I'm writing this for two reasons: (1) To get some expert opinion on the feasibility of my idea, and (2) to distract this otherwise quite enjoyable list from its semiannual not-quite-flamewar-over-licensing. (That's a little joke, but it's probably only funny because it hurts so much.)
Anyhow, this idea occurred to me about a month ago, and so far I have not figured out why it would not work, so I'm posting it up here for you all to shoot holes in so I can get back to my day job.
Write the JIT compiler in Squeak itself. This is similar to what Bryce has been working on with Exupery, but I propose that simplicity is the order of the day. FORTH, where I spent a reasonable amount of my misspent youth, is pretty darn fast at runtime because all of the subroutine calls are lightweight, and the compiled "methods" are natively executable. I don't think we can make the method calls as lightweight as FORTH, nor do we really want to. But we can write compiled methods that are natively executable. The Exupery way is to write a real compiler, and there is my way (which I make no bones about: It will not perform as well) which is to have a table of bytecode implementations, which just get chained together between some somewhat generic prefix/postfix blocks, and then get the various jump addresses fixed up. For message sends, it seems obvious that we want to inline when the receiver's implementation is short enough, and we have a high enough confidince that it is the right one, to cache the receiver's implementation address when it is not, and to emit fallback-code for the rest.
Proper register allocation is an important thing that I am almost completely throwing away. Years ago, when I wrote a FORTH compiler, it worked by emitting little chunks of code which were hand-written in assembly. My initial implementation assumed that at each chunk boundary there would be the top three stack elements in three specific registers, and that the pointer to the rest of the data stack lived in another register.

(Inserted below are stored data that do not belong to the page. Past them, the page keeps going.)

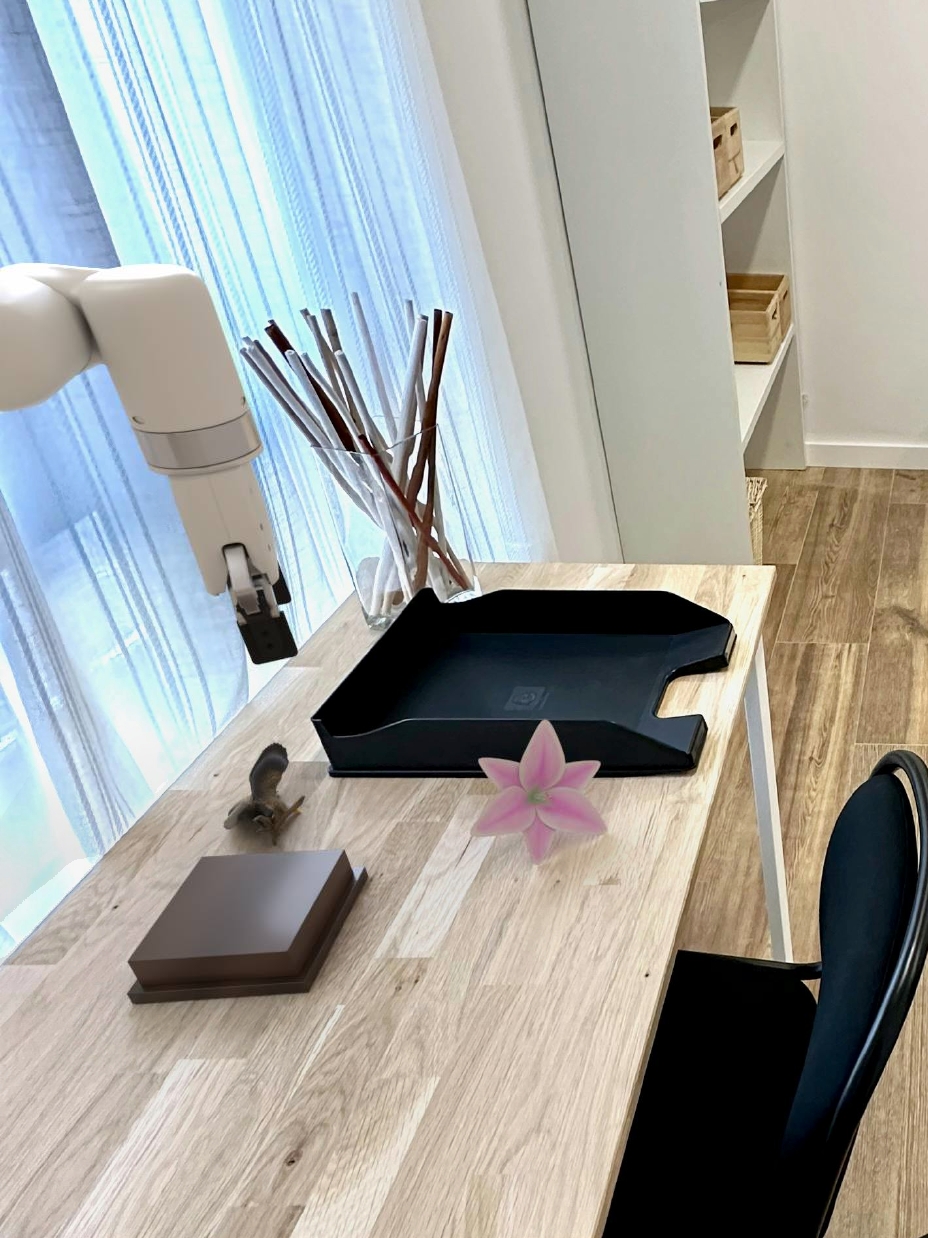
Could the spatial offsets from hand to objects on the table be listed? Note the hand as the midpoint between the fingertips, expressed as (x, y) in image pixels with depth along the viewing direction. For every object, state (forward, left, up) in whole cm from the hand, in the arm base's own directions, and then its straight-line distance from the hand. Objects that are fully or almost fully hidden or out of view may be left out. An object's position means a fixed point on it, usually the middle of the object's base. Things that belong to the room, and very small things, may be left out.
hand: (273, 631), depth 91 cm
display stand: (-2, -14, -22) cm, 26 cm away
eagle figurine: (-7, +1, -22) cm, 23 cm away
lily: (+19, -3, -22) cm, 29 cm away
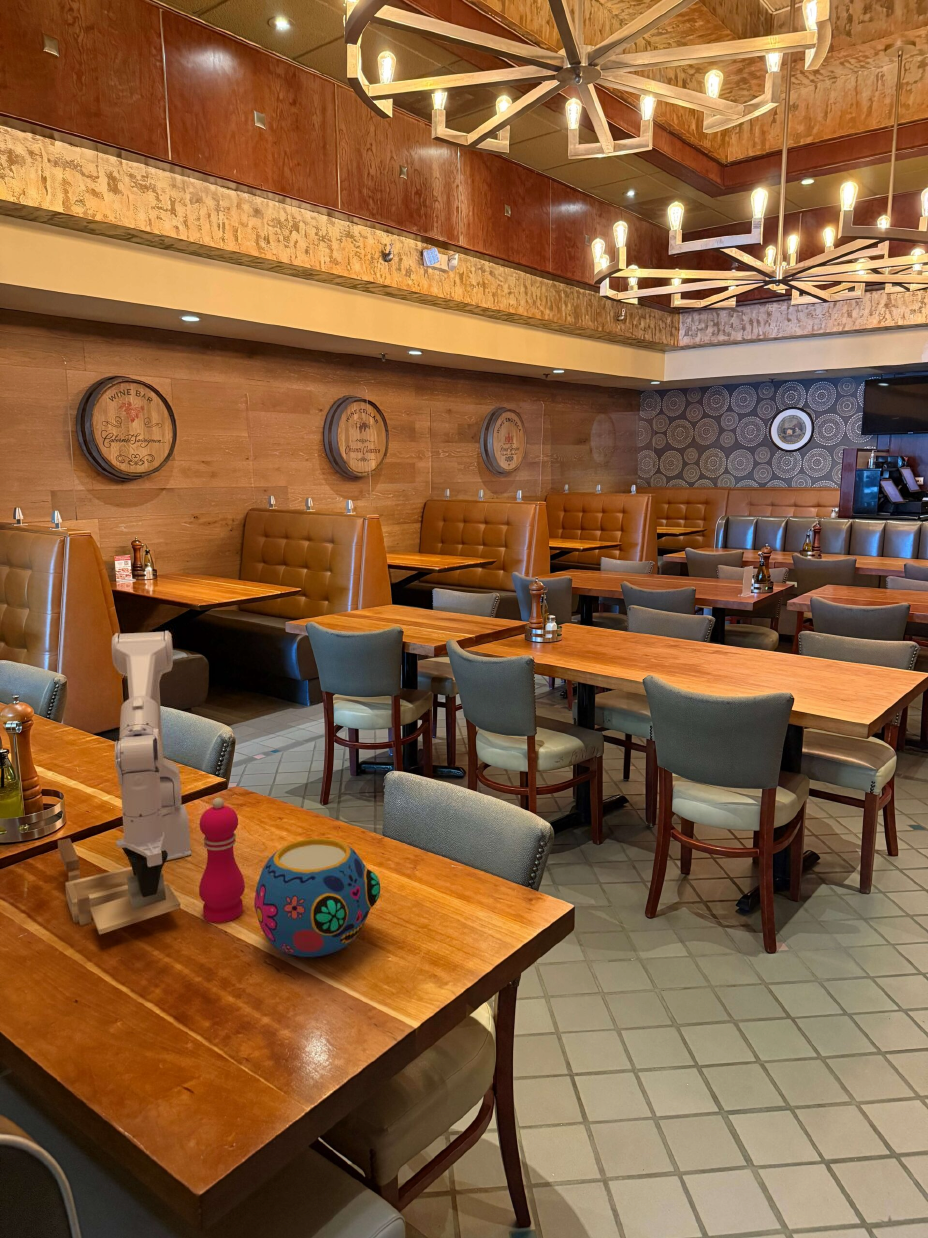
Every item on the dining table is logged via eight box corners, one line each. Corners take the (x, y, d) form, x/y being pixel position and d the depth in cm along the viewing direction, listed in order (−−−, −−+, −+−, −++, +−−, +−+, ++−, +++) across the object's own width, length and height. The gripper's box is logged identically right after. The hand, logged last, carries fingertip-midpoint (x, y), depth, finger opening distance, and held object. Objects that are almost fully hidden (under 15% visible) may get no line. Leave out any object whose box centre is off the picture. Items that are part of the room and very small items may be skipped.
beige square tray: (139, 880, 144) (138, 856, 144) (154, 906, 136) (152, 881, 135) (65, 898, 138) (63, 873, 137) (75, 927, 129) (73, 901, 128)
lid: (168, 888, 135) (164, 859, 134) (180, 908, 128) (176, 878, 127) (90, 912, 128) (86, 882, 127) (99, 934, 122) (94, 903, 121)
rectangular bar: (70, 847, 147) (69, 838, 147) (79, 869, 139) (78, 859, 138) (58, 850, 146) (57, 840, 145) (66, 872, 138) (65, 862, 137)
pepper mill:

What I quickly found was that it was often convenient to also be able to have one, two or four top values in registers, so I tried again with a slightly more complicated table where I kept track of how many stack elements were in registers and then provided multiple implementations of each basic word (think: bytecode) with various numbers of values in registers as preconditions, and with the most efficient number for the word as the postcondition. Along with a little table of nop instructions for filling holes in my hand-written table, it worked pretty good. My gut feeling is that this approach will give us XX% of what a full blown register allocation scheme will, for xx% the cost, where XX and xx are probably something around 85 and 15 respectively, just like everything else.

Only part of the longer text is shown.